- _WHAT THE EXERCISE ASKS_
Go line by line through the data and copy those with the word "mehr".

Saved data entries
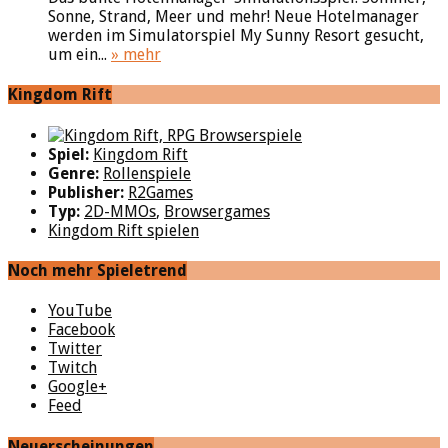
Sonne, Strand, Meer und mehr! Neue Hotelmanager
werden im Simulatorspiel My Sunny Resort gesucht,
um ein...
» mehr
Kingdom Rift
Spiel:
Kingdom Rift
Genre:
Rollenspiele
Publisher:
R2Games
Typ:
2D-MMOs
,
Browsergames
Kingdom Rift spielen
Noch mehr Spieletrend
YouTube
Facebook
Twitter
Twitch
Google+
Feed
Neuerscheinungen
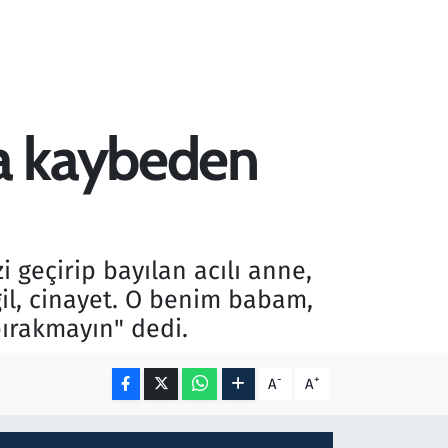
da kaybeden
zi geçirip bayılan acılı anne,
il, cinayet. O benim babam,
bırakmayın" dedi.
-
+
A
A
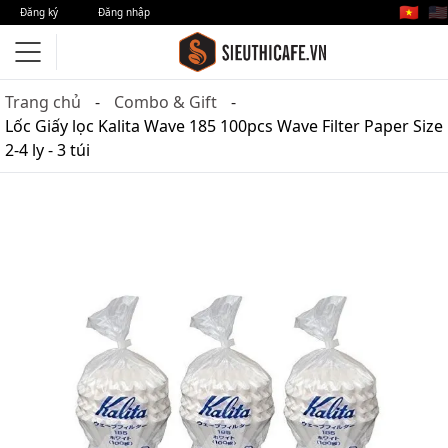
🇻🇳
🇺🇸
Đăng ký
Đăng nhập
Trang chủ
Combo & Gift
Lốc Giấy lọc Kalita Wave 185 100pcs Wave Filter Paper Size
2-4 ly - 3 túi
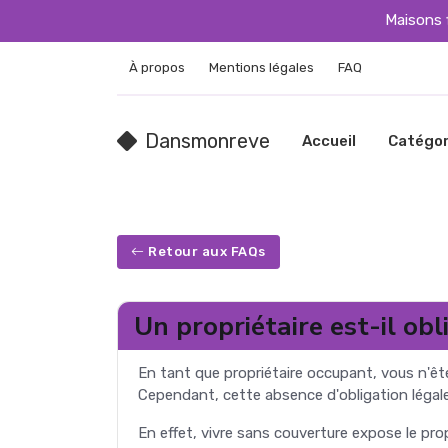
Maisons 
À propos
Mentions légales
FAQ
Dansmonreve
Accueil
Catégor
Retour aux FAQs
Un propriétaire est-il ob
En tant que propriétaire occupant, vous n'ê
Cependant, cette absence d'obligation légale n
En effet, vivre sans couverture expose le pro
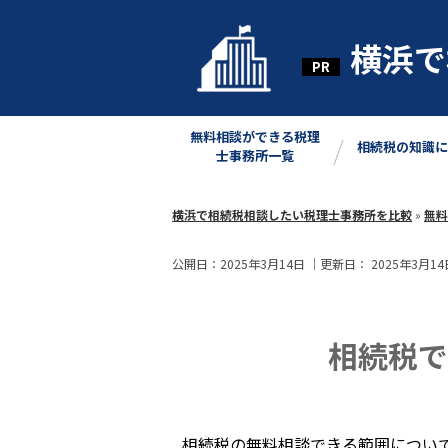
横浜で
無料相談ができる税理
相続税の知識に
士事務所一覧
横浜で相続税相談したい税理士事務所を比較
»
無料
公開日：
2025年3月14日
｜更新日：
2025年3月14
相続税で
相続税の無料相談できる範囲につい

- _EXERCISE RESPONSE_
Sonne, Strand, Meer und mehr! Neue Hotelmanager
» mehr
Noch mehr Spieletrend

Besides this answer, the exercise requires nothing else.